How to sort and count efficiently?

2019-06-30 Thread Peng Yu
Hi,

I have a long list of string (each string is in a line). I need to
count the number of appearance for each string.

I currently use `sort` to sort the list and then use another program
to do the count. The second program doing the count needs only a small
amount of the memory as the input is sorted.

But `sort` writes a lot of temp files like `sortjISjDY`, which are
very large. Because I only need the count, ideally, I'd like these
temp files only keep the count info and the original string once, but
not the original string many times. Does anybody know any better way
to make the sort and count run more efficiently?

-- 
Regards,
Peng



Re: How to sort and count efficiently?

2019-06-30 Thread Peng Yu
The problem with this kind of awk program is that everything will be loaded
to memory. But bare `sort` use external files to save memory. When the hash
in awk is too large, accessing it can become very slow (maybe due to
potential cache miss or slow down of hash as a function of hash size).

On Sun, Jun 30, 2019 at 11:52 AM Assaf Gordon  wrote:

> Correcting myself:
>
> On Sun, Jun 30, 2019 at 10:08:46AM -0600, Assaf Gordon wrote:
> > On Sun, Jun 30, 2019 at 07:34:19AM -0500, Peng Yu wrote:
> > >
> > > I have a long list of string (each string is in a line). I need to
> > > count the number of appearance for each string.
> > >
> > > [...] Does anybody know any better way
> > > to make the sort and count run more efficiently?
> > >
> >
> > Or using gnu awk:
>
> use 'asorti' instead of 'asort', with the two-parameter variant:
>
>
>   $ printf "%s\n" a c b b b b b b c \
> | awk 'a[$1]++ {}
>END { n = asorti(a,b)
>  for (i = 1; i <= n; i++) {
> print b[i], a[b[i]]
>  }
>}'
>   a 1
>   b 6
>   c 2
>
>
> For more details see:
>
> https://www.gnu.org/software/gawk/manual/html_node/Array-Sorting-Functions.html#Array-Sorting-Functions
>
> -assaf
>
> --
Regards,
Peng


Re: How to sort and count efficiently?

2019-06-30 Thread Assaf Gordon
Correcting myself:

On Sun, Jun 30, 2019 at 10:08:46AM -0600, Assaf Gordon wrote:
> On Sun, Jun 30, 2019 at 07:34:19AM -0500, Peng Yu wrote:
> > 
> > I have a long list of string (each string is in a line). I need to
> > count the number of appearance for each string.
> > 
> > [...] Does anybody know any better way
> > to make the sort and count run more efficiently?
> > 
> 
> Or using gnu awk:

use 'asorti' instead of 'asort', with the two-parameter variant:


  $ printf "%s\n" a c b b b b b b c \
| awk 'a[$1]++ {}
   END { n = asorti(a,b)
 for (i = 1; i <= n; i++) {
print b[i], a[b[i]]
 }
   }'
  a 1
  b 6
  c 2


For more details see:
https://www.gnu.org/software/gawk/manual/html_node/Array-Sorting-Functions.html#Array-Sorting-Functions

-assaf




Re: How to sort and count efficiently?

2019-06-30 Thread Assaf Gordon



On 2019-06-30 11:10 a.m., Peng Yu wrote:
The problem with this kind of awk program is that everything will be 
loaded to memory.


Well, those are the to main options: store in memory or resort to disk
I/O. each has its own pros and cons.


But bare `sort` use external files to save memory.

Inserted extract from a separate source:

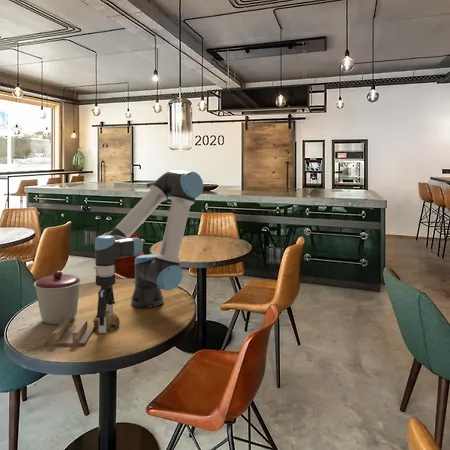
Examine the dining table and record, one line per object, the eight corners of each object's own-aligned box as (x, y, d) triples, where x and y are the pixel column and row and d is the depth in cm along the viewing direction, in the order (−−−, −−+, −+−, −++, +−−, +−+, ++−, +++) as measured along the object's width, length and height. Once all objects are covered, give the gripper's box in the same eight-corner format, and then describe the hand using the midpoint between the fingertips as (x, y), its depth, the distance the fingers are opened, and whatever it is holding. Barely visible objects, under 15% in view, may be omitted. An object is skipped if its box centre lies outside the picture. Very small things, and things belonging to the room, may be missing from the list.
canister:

Not exactly - The goal is not to "save" memory -
Sort resorts to external files to be able to complete the
sort even with it runs out of the (alloted) memory (which can be
controlled with the "-S" parameter).

I'm not familiar with a program which implements hashing backed by file-
storage, but perhaps such program exists.

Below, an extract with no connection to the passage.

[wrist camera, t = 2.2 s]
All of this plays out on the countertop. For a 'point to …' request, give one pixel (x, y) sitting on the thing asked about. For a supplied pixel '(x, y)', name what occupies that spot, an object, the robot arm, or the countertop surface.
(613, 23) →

When the hash in awk is too large, accessing it can become very slow 
(maybe due to potential cache miss or slow down of hash as a function of 
hash size).


Nothing is "free", and using a hash incurs its own costs.

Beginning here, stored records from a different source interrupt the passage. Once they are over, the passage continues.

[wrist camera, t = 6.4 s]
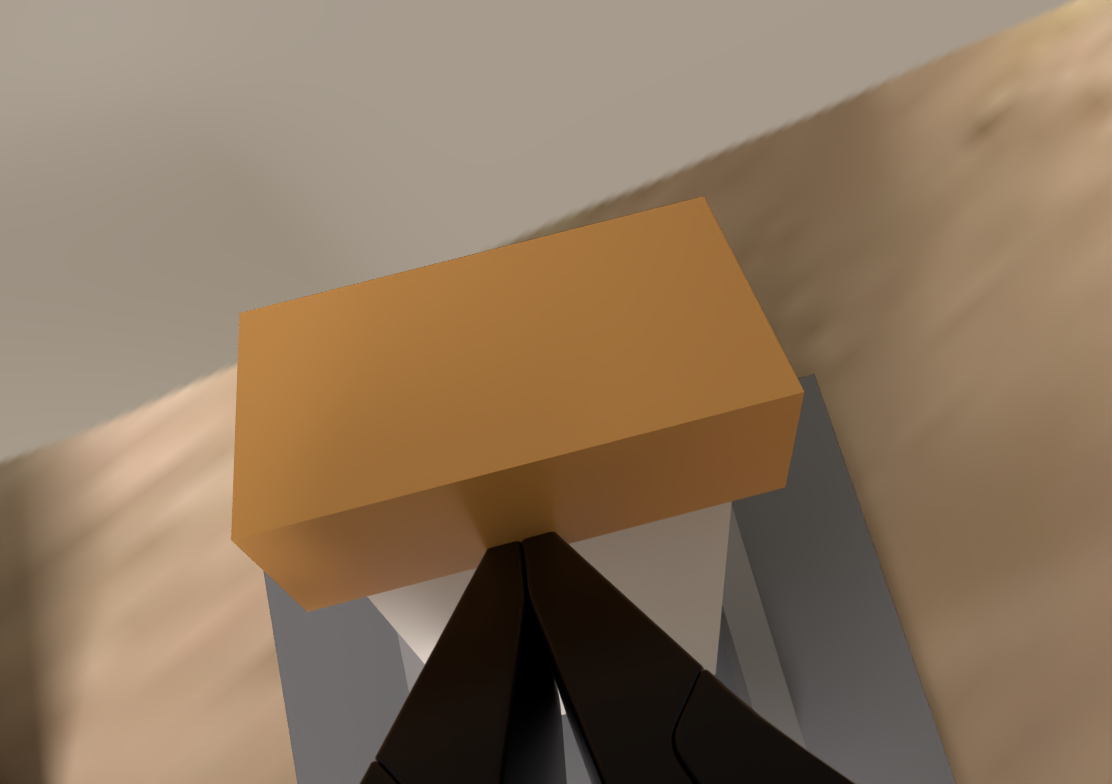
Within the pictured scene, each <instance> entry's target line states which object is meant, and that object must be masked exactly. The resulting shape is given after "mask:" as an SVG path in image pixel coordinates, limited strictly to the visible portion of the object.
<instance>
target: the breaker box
mask: <svg viewBox="0 0 1112 784" xmlns="http://www.w3.org/2000/svg"><path fill="white" fill-rule="evenodd" d="M798 380H799V382H800V384H801V386H802V388H803V390H804V397H803V402H802V407H801V412H800V417H799V422H798V427H797V432H796V437H795V442H794V447H793V451H792V456H791V461H790V466H789V471H788V476H787V481H786V486H785V488H781V489H777V490H773V491H770V492H766V493H762V494H758V495H754V496H750V497H747V498H743V499H739V500H735V501H732V504H731V515H730V525H729V536H728V547H727V558H726V568H725V579H724V590H723V601H722V611H721V622H720V633H719V643H718V654H717V665H716V674H715V675H714V676H715V677H716V678H718V679H719V680H720V681H721V682H722V683H723V684H724V685H725V686H726V687H727V688H729V689H730V690H731V691H732V692H733V693H734V694H736V695H737V696H738V697H739V698H740V699H741V700H743V701H744V702H745V703H746V704H747V705H749V706H750V707H751V708H752V709H753V710H755V711H756V712H757V713H758V714H759V715H760V716H762V717H763V718H764V719H765V720H767V721H768V722H770V723H771V724H772V725H774V726H775V727H776V728H778V729H779V730H780V731H782V732H783V733H784V734H786V735H787V736H789V737H790V738H791V739H793V740H794V741H795V742H797V743H798V744H799V745H801V746H802V747H804V748H805V749H806V750H808V751H809V752H811V753H812V754H814V755H815V756H816V757H818V758H819V759H821V760H822V761H824V762H825V763H827V764H828V765H829V766H831V767H832V768H834V769H835V770H837V771H838V772H840V773H841V774H842V775H844V776H845V777H847V778H848V779H850V780H851V781H853V782H854V783H855V784H956V782H955V779H954V777H953V774H952V771H951V768H950V765H949V762H948V759H947V756H946V753H945V751H944V748H943V745H942V742H941V739H940V736H939V733H938V730H937V727H936V725H935V722H934V719H933V716H932V713H931V710H930V707H929V704H928V701H927V699H926V696H925V693H924V690H923V687H922V684H921V681H920V678H919V675H918V672H917V670H916V667H915V664H914V661H913V658H912V655H911V652H910V649H909V646H908V644H907V641H906V638H905V635H904V632H903V629H902V626H901V623H900V620H899V618H898V615H897V612H896V609H895V606H894V603H893V600H892V597H891V594H890V591H889V589H888V586H887V583H886V580H885V577H884V574H883V571H882V568H881V565H880V563H879V560H878V557H877V554H876V551H875V548H874V545H873V542H872V539H871V537H870V534H869V531H868V528H867V525H866V522H865V519H864V516H863V513H862V510H861V508H860V505H859V502H858V499H857V496H856V493H855V490H854V487H853V484H852V482H851V479H850V476H849V473H848V470H847V467H846V464H845V461H844V458H843V456H842V453H841V450H840V447H839V444H838V441H837V438H836V435H835V432H834V429H833V427H832V424H831V421H830V418H829V415H828V412H827V409H826V406H825V403H824V401H823V398H822V395H821V392H820V389H819V386H818V383H817V380H816V377H815V375H814V374H813V375H809V376H805V377H801V378H798ZM264 577H265V583H266V590H267V596H268V602H269V608H270V615H271V621H272V627H273V633H274V640H275V646H276V652H277V658H278V665H279V671H280V677H281V683H282V689H283V696H284V702H285V708H286V714H287V721H288V727H289V733H290V739H291V746H292V752H293V758H294V764H295V771H296V777H297V783H298V784H359V783H360V782H361V780H362V778H363V776H364V774H365V772H366V770H367V769H368V767H369V765H370V763H371V762H373V761H376V760H375V756H376V754H377V752H378V750H379V749H380V747H381V745H382V743H383V741H384V739H385V737H386V736H387V734H388V732H389V730H390V728H391V726H392V724H393V723H394V721H395V719H396V717H397V715H398V713H399V711H400V710H401V708H402V706H403V704H404V702H405V700H406V698H407V697H408V695H409V693H410V691H411V689H412V687H413V686H414V684H415V682H416V680H417V678H418V676H419V674H420V673H421V671H422V669H423V667H424V665H425V664H424V663H423V662H422V660H421V659H420V658H419V657H418V656H417V655H416V653H415V652H414V651H413V650H412V649H411V647H410V646H409V645H408V644H407V643H406V642H405V640H404V639H403V638H402V637H401V636H400V635H399V633H398V632H397V631H396V630H395V629H394V628H393V626H392V625H391V624H390V623H389V622H388V620H387V619H386V618H385V617H384V616H383V615H382V613H381V612H380V611H379V610H378V609H377V608H376V606H375V605H374V604H373V603H372V602H371V601H370V599H369V598H368V597H363V598H359V599H355V600H352V601H348V602H344V603H340V604H336V605H332V606H329V607H325V608H321V609H317V610H313V611H309V612H307V611H306V610H305V609H304V608H302V607H301V606H300V605H299V604H298V603H297V602H296V601H295V600H294V599H293V598H292V597H291V596H290V595H289V594H288V593H287V592H286V591H285V590H283V589H282V588H281V587H280V586H279V585H278V584H277V583H276V582H275V581H274V580H273V579H272V578H271V577H270V576H269V575H268V574H267V573H266V572H265V571H264ZM562 725H563V739H564V752H565V765H566V779H567V784H591V781H590V778H589V776H588V773H587V770H586V767H585V765H584V762H583V759H582V756H581V754H580V751H579V748H578V745H577V743H576V740H575V737H574V735H573V732H572V729H571V726H570V724H569V721H568V718H567V715H566V714H564V715H562Z"/></svg>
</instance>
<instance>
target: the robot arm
mask: <svg viewBox="0 0 1112 784" xmlns="http://www.w3.org/2000/svg"><path fill="white" fill-rule="evenodd" d="M558 691H559V693H558ZM559 694H560V697H561V700H562V703H563V706H564V709H565V712H566V715H567V718H568V721H569V724H570V726H571V729H572V732H573V735H574V737H575V740H576V743H577V745H578V748H579V751H580V754H581V756H582V759H583V762H584V765H585V767H586V770H587V773H588V776H589V778H590V781H591V784H855V783H854V782H853V781H851V780H850V779H848V778H847V777H845V776H844V775H842V774H841V773H840V772H838V771H837V770H835V769H834V768H832V767H831V766H829V765H828V764H827V763H825V762H824V761H822V760H821V759H819V758H818V757H816V756H815V755H814V754H812V753H811V752H809V751H808V750H806V749H805V748H804V747H802V746H801V745H799V744H798V743H797V742H795V741H794V740H793V739H791V738H790V737H789V736H787V735H786V734H784V733H783V732H782V731H780V730H779V729H778V728H776V727H775V726H774V725H772V724H771V723H770V722H768V721H767V720H765V719H764V718H763V717H762V716H760V715H759V714H758V713H757V712H756V711H755V710H753V709H752V708H751V707H750V706H749V705H747V704H746V703H745V702H744V701H743V700H741V699H740V698H739V697H738V696H737V695H736V694H734V693H733V692H732V691H731V690H730V689H729V688H727V687H726V686H725V685H724V684H723V683H722V682H721V681H720V680H719V679H718V678H716V677H715V676H714V675H713V674H712V673H711V672H710V671H709V670H704V667H703V666H702V665H701V664H700V663H699V662H698V661H696V660H695V659H694V658H693V657H692V656H691V655H690V654H689V653H688V652H687V651H686V650H684V649H683V648H682V647H681V646H680V645H679V644H678V643H677V642H676V641H675V640H673V639H672V638H671V637H670V636H669V635H668V634H667V633H666V632H665V631H664V630H662V629H661V628H660V627H659V626H658V625H657V624H656V623H655V622H654V621H653V620H651V619H650V618H649V617H648V616H647V615H646V614H645V613H644V612H643V611H642V610H640V609H639V608H638V607H637V606H636V605H635V604H634V603H633V602H632V601H631V600H629V599H628V598H627V597H626V596H625V595H624V594H623V593H622V592H621V591H620V590H619V589H617V588H616V587H615V586H614V585H613V584H612V583H611V582H610V581H609V580H608V579H606V578H605V577H604V576H603V575H602V574H601V573H600V572H599V571H598V570H597V569H595V568H594V567H593V566H592V565H591V564H590V563H589V562H588V561H587V560H586V559H584V558H583V557H582V556H581V555H580V554H579V553H578V552H577V551H576V550H575V549H573V548H572V547H571V546H570V545H569V544H568V543H567V542H566V541H565V540H564V539H562V538H561V537H560V536H559V535H558V534H557V533H556V532H548V533H544V534H540V535H537V536H533V537H529V538H526V539H524V540H523V541H522V544H521V543H520V542H518V541H514V542H510V543H507V544H503V545H499V546H495V547H491V548H488V549H487V550H486V552H485V554H484V556H483V558H482V559H481V561H480V563H479V565H478V567H477V569H476V571H475V572H474V574H473V576H472V578H471V580H470V582H469V584H468V585H467V587H466V589H465V591H464V593H463V595H462V597H461V598H460V600H459V602H458V604H457V606H456V608H455V609H454V611H453V613H452V615H451V617H450V619H449V621H448V622H447V624H446V626H445V628H444V630H443V632H442V634H441V635H440V637H439V639H438V641H437V643H436V645H435V647H434V648H433V650H432V652H431V654H430V656H429V658H428V660H427V661H426V663H425V665H424V667H423V669H422V671H421V673H420V674H419V676H418V678H417V680H416V682H415V684H414V686H413V687H412V689H411V691H410V693H409V695H408V697H407V698H406V700H405V702H404V704H403V706H402V708H401V710H400V711H399V713H398V715H397V717H396V719H395V721H394V723H393V724H392V726H391V728H390V730H389V732H388V734H387V736H386V737H385V739H384V741H383V743H382V745H381V747H380V749H379V750H378V752H377V754H376V756H375V760H376V761H373V762H371V763H370V765H369V767H368V769H367V770H366V772H365V774H364V776H363V778H362V780H361V782H360V783H359V784H567V779H566V765H565V752H564V739H563V725H562V714H561V705H560V698H559Z"/></svg>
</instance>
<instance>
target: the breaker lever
mask: <svg viewBox="0 0 1112 784" xmlns="http://www.w3.org/2000/svg"><path fill="white" fill-rule="evenodd" d="M803 397H804V390H803V388H802V386H801V384H800V382H799V380H798V378H797V377H796V375H795V373H794V371H793V369H792V367H791V365H790V363H789V361H788V359H787V357H786V355H785V353H784V351H783V349H782V347H781V345H780V343H779V342H778V340H777V338H776V336H775V334H774V332H773V330H772V328H771V326H770V324H769V322H768V320H767V318H766V316H765V314H764V312H763V310H762V309H761V307H760V305H759V303H758V301H757V299H756V297H755V295H754V293H753V291H752V289H751V287H750V285H749V283H748V281H747V279H746V277H745V275H744V274H743V272H742V270H741V268H740V266H739V264H738V262H737V260H736V258H735V256H734V254H733V252H732V250H731V248H730V246H729V244H728V242H727V240H726V239H725V237H724V235H723V233H722V231H721V229H720V227H719V225H718V223H717V221H716V219H715V217H714V215H713V213H712V211H711V209H710V207H709V206H708V204H707V202H706V200H705V198H704V196H702V197H698V198H694V199H690V200H686V201H682V202H678V203H674V204H670V205H667V206H663V207H659V208H655V209H651V210H647V211H643V212H639V213H635V214H631V215H627V216H623V217H619V218H615V219H611V220H607V221H603V222H599V223H595V224H591V225H587V226H583V227H579V228H575V229H571V230H567V231H563V232H559V233H556V234H552V235H548V236H544V237H540V238H536V239H532V240H528V241H524V242H520V243H516V244H512V245H508V246H504V247H500V248H496V249H492V250H488V251H484V252H480V253H476V254H472V255H468V256H464V257H460V258H457V259H452V260H448V261H444V262H441V263H437V264H433V265H429V266H425V267H421V268H417V269H413V270H409V271H405V272H401V273H397V274H393V275H389V276H385V277H381V278H377V279H373V280H369V281H365V282H361V283H357V284H353V285H349V286H345V287H341V288H337V289H334V290H330V291H326V292H322V293H318V294H314V295H310V296H306V297H302V298H298V299H294V300H290V301H286V302H282V303H278V304H274V305H270V306H267V307H262V308H258V309H254V310H250V311H246V312H243V313H240V318H239V344H238V371H237V399H236V426H235V453H234V480H233V508H232V535H231V540H232V541H233V542H234V543H235V544H236V545H237V546H238V547H239V548H240V549H241V550H242V551H243V552H244V553H246V554H247V555H248V556H249V557H250V558H251V559H252V560H253V561H254V562H255V563H256V564H257V565H258V566H259V567H260V568H261V569H262V570H263V571H265V572H266V573H267V574H268V575H269V576H270V577H271V578H272V579H273V580H274V581H275V582H276V583H277V584H278V585H279V586H280V587H281V588H282V589H283V590H285V591H286V592H287V593H288V594H289V595H290V596H291V597H292V598H293V599H294V600H295V601H296V602H297V603H298V604H299V605H300V606H301V607H302V608H304V609H305V610H306V611H307V612H309V611H313V610H317V609H321V608H325V607H329V606H332V605H336V604H340V603H344V602H348V601H352V600H355V599H359V598H363V597H368V598H369V599H370V601H371V602H372V603H373V604H374V605H375V606H376V608H377V609H378V610H379V611H380V612H381V613H382V615H383V616H384V617H385V618H386V619H387V620H388V622H389V623H390V624H391V625H392V626H393V628H394V629H395V630H396V631H397V632H398V633H399V635H400V636H401V637H402V638H403V639H404V640H405V642H406V643H407V644H408V645H409V646H410V647H411V649H412V650H413V651H414V652H415V653H416V655H417V656H418V657H419V658H420V659H421V660H422V662H423V663H424V664H425V663H426V661H427V660H428V658H429V656H430V654H431V652H432V650H433V648H434V647H435V645H436V643H437V641H438V639H439V637H440V635H441V634H442V632H443V630H444V628H445V626H446V624H447V622H448V621H449V619H450V617H451V615H452V613H453V611H454V609H455V608H456V606H457V604H458V602H459V600H460V598H461V597H462V595H463V593H464V591H465V589H466V587H467V585H468V584H469V582H470V580H471V578H472V576H473V574H474V572H475V571H476V569H477V567H478V565H479V563H480V561H481V559H482V558H483V556H484V554H485V552H486V550H487V549H488V548H491V547H495V546H499V545H503V544H507V543H510V542H514V541H518V542H520V543H521V544H522V541H523V540H524V539H526V538H529V537H533V536H537V535H540V534H544V533H548V532H556V533H557V534H558V535H559V536H560V537H561V538H562V539H564V540H565V541H566V542H567V543H568V544H569V545H570V546H571V547H572V548H573V549H575V550H576V551H577V552H578V553H579V554H580V555H581V556H582V557H583V558H584V559H586V560H587V561H588V562H589V563H590V564H591V565H592V566H593V567H594V568H595V569H597V570H598V571H599V572H600V573H601V574H602V575H603V576H604V577H605V578H606V579H608V580H609V581H610V582H611V583H612V584H613V585H614V586H615V587H616V588H617V589H619V590H620V591H621V592H622V593H623V594H624V595H625V596H626V597H627V598H628V599H629V600H631V601H632V602H633V603H634V604H635V605H636V606H637V607H638V608H639V609H640V610H642V611H643V612H644V613H645V614H646V615H647V616H648V617H649V618H650V619H651V620H653V621H654V622H655V623H656V624H657V625H658V626H659V627H660V628H661V629H662V630H664V631H665V632H666V633H667V634H668V635H669V636H670V637H671V638H672V639H673V640H675V641H676V642H677V643H678V644H679V645H680V646H681V647H682V648H683V649H684V650H686V651H687V652H688V653H689V654H690V655H691V656H692V657H693V658H694V659H695V660H696V661H698V662H699V663H700V664H701V665H702V666H703V667H704V670H709V671H710V672H711V673H712V674H713V675H715V674H716V665H717V654H718V643H719V633H720V622H721V611H722V601H723V590H724V579H725V568H726V558H727V547H728V536H729V525H730V515H731V504H732V501H735V500H739V499H743V498H747V497H750V496H754V495H758V494H762V493H766V492H770V491H773V490H777V489H781V488H785V486H786V481H787V476H788V471H789V466H790V461H791V456H792V451H793V447H794V442H795V437H796V432H797V427H798V422H799V417H800V412H801V407H802V402H803ZM558 693H559V691H558ZM559 698H560V705H561V714H562V715H564V714H566V712H565V709H564V706H563V703H562V700H561V697H560V694H559Z"/></svg>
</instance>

If you're using the simplified awk hashing program,
try to use other AWK implementations than GNU awk (e.g. I have had
some performance gains from switching to "mawk", the default awk in
Debian).

  $ printf "%s\n" a c b b b b b b c \
 | mawk 'a[$1]++ {} END { for (i in a) { print i, a[i] } }'
  a 1
  b 6
  c 2

Or, if your input is exceedingly large, perhaps consider pre-processing
it and splitting the input into smaller files - each one will have less
strings and hashing them will consume less memory.
The following example splits the input file into 27 files, based on
the first letter of the string (and an "other" file for non-letters):

 mawk '{ l = tolower(substr($0,1,1)) ;
 if (l>="a" && l<="z") {
   print $0 > l
 } else {
   print $0 > "other"
 }
   }' INPUT

This is an O(N) operation that doesn't consume any memory (just lots of
disk I/O) - and the resulting files will be much smaller - then can be 
hashed with less memory.


Of course this can be extended to split into smaller-grained files.

-assaf



Re: How to sort and count efficiently?

2019-06-30 Thread Assaf Gordon
Hello,

On Sun, Jun 30, 2019 at 07:34:19AM -0500, Peng Yu wrote:
> Hi,
> 
> I have a long list of string (each string is in a line). I need to
> count the number of appearance for each string.
> 
> I currently use `sort` to sort the list and then use another program
> to do the count. The second program doing the count needs only a small
> amount of the memory as the input is sorted.
> 
> [...] Does anybody know any better way
> to make the sort and count run more efficiently?
> 

Using awk:

  awk 'a[$1]++ {} END { for (i in a) { print i, a[i] } }' INPUT \
| sort -k1,1

Or using gnu awk:

  awk 'a[$1]++ {}
   END { n = asort(a) ;
 for (i = 1; i <= n; i++) {
 print i, a[i]
 }
   }'


regards,
 - assaf